Ancak bu gerçekleşirse, mücadelenin gidişatı bir sonuca varmayacaktır; çünkü çok açık bir cephe daha vardır ve bu işgal altındaki Batı Şeria'dır. İsrail liderliğinin odağını bu kez Batı Şeria'nın C bölgesi olarak bilinen bölgenin gasp edilmesine kaydırması mümkündür; toplam alanın yaklaşık % 60'ını oluşturan bir alan. Siyonistler uzun süredir bu bölgeyi ele geçirmeye çalıştılar, ancak müttefiklerinden gelen dış baskılar nedeniyle bunu yapmaktan kaçındılar.
Batı Şeria'daki bahane, esas olarak bölgenin kuzeyinde faaliyet gösteren ve geniş çaplı bir askeri harekatı haklı çıkarmak için çalışacak olan Direniş grupları olacaktır. Gazze'de ateşkes sağlandığı takdirde, Gazze Şeridi'ndeki direnişin büyük bir savunma saldırısı başlatması ve aradıkları toprakları ele geçirmesi korkusu olmadan içeri girebilirler. Bu, Filistin'in dört parçasını, yani 1948 topraklarını, Kudüs'ün işgal altındaki doğu kısmını, Batı Şeria'yı ve Gazze'yi birbirinden ayırmak için onlarca yıldır süren komplolarının somutlaşmış hali olacaktır. Netanyahu Batı Şeria'daki kanlı terör ve soykırım harekatını sona erdirmeyi başarırsa, kağıt üzerinde bir zafer gibi görünen şeyi gerçekten çıkarabileceği tek yer burası olacaktır ve zihninde, onu bugün yavaş yavaş ölmekte olduğu kaçınılmaz siyasi ölümden kurtarmak için yeterli olabilir.
Yukarıda bahsedilenler tam olarak listelenen sırayla gerçekleşmeyebilir, ancak Gazze'deki savaşın öngörülebilir gelecekte Lübnan ve Batı Şeria'ya kayması neredeyse kaçınılmazdır.

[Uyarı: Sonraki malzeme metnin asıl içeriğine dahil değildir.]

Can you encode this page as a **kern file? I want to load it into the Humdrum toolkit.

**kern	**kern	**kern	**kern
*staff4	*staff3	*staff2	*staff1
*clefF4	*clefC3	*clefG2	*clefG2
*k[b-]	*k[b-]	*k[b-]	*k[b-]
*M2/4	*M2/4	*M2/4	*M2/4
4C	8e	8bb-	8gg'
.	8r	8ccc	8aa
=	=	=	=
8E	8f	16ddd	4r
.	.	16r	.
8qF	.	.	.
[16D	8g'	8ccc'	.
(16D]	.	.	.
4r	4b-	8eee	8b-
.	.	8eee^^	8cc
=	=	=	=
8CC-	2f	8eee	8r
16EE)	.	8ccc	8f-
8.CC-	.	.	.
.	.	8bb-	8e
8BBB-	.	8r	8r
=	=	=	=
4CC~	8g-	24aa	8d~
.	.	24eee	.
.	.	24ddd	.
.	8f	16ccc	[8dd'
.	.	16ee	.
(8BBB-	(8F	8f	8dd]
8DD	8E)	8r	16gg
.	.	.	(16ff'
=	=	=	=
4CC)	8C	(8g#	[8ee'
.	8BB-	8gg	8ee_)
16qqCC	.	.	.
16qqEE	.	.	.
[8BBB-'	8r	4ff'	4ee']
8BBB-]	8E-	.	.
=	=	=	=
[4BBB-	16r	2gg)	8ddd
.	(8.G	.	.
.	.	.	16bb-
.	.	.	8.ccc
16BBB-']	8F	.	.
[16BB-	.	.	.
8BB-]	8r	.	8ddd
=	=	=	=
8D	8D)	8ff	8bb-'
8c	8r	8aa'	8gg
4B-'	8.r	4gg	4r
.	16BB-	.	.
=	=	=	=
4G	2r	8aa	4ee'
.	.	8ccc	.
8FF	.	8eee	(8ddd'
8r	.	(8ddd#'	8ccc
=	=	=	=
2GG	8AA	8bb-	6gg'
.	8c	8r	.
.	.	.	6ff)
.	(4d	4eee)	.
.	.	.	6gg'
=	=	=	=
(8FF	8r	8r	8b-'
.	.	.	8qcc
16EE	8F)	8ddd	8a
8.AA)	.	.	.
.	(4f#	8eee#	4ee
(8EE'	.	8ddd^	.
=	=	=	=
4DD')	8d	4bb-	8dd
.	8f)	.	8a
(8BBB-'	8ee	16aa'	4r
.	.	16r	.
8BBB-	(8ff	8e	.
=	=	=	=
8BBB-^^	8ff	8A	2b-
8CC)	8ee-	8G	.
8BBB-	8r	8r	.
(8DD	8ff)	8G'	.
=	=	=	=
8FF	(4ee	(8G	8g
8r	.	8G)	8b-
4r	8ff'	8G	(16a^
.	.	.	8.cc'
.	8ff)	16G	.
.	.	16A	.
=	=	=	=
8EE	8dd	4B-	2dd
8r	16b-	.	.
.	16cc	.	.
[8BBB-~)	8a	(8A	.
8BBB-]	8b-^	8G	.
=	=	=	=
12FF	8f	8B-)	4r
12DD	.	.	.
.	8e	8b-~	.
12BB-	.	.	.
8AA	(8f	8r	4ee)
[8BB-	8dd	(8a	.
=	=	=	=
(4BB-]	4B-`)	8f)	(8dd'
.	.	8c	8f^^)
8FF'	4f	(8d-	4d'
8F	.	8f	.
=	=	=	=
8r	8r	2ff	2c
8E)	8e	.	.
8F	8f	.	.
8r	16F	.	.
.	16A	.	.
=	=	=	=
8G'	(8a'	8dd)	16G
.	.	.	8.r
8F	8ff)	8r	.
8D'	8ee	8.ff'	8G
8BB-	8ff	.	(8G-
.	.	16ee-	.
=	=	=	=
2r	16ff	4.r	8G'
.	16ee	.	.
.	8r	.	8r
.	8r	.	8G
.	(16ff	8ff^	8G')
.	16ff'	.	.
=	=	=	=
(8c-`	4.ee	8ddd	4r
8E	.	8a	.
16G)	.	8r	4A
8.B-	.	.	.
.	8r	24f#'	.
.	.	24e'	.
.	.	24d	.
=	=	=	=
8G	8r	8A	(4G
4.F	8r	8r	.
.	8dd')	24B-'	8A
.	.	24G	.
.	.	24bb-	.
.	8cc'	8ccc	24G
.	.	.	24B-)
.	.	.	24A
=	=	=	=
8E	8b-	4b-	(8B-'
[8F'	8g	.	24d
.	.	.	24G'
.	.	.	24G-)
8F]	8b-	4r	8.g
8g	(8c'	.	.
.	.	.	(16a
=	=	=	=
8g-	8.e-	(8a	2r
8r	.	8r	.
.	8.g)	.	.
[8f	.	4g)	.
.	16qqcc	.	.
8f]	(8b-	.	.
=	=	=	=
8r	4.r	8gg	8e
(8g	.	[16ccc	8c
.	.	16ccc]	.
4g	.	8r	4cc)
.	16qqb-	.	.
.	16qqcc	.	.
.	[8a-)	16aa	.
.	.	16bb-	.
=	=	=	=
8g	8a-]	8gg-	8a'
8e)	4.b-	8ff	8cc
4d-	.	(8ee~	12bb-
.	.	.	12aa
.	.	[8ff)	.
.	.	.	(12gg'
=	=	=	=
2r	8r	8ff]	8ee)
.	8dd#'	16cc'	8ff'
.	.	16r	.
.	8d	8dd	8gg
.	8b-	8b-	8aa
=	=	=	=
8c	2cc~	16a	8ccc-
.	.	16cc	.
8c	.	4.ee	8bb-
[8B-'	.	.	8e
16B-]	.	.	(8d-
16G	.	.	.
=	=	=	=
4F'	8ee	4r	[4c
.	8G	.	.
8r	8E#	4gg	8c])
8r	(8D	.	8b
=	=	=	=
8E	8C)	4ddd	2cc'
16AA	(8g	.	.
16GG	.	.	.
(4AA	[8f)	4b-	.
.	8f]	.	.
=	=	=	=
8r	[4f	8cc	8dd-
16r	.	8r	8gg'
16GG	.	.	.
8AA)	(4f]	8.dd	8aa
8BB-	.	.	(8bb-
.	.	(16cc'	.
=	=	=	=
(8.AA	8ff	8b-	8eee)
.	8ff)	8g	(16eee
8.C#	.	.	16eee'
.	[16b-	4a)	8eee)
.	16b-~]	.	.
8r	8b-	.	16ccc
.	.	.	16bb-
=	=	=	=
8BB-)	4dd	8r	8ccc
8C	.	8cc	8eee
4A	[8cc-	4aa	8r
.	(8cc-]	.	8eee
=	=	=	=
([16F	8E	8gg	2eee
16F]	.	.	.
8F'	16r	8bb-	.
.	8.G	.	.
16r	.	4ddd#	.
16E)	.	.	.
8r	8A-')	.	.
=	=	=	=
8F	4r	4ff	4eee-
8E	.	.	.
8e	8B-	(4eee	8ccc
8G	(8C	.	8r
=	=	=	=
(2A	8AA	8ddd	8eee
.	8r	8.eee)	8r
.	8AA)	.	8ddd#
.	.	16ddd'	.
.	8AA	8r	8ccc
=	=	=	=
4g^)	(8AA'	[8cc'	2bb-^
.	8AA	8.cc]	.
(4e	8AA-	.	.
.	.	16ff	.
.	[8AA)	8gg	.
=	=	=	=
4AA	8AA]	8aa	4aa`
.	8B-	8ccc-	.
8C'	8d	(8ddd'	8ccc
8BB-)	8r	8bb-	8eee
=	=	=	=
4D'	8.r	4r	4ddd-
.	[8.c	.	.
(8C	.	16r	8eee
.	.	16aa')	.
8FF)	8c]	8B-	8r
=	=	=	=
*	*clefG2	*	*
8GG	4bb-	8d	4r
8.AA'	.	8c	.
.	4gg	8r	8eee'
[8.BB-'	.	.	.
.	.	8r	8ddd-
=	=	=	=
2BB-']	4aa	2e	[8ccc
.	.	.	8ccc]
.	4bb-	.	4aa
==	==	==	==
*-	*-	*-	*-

Siyonist rejim Gazze'deki savaşın gidişatını daha uzun süre devam ettirmek için başka bir bahane bulamazsa, ki bu da başka cephelere dönüşü geciktirecek, Refah'ın ötesinde Lübnan ve/veya Batı Şeria kalacak gibi görünüyor. Refah'ın işgalini bu kadar uzun süre erteleme kararı, Gazze'de savaşta kalma gerekçelerinin sonunun bu olacağı gerçeğine bağlı görünüyor. Siyonist Varlığın planladıklarına verilecek yanıt direnişin inisiyatifinde olacaktır.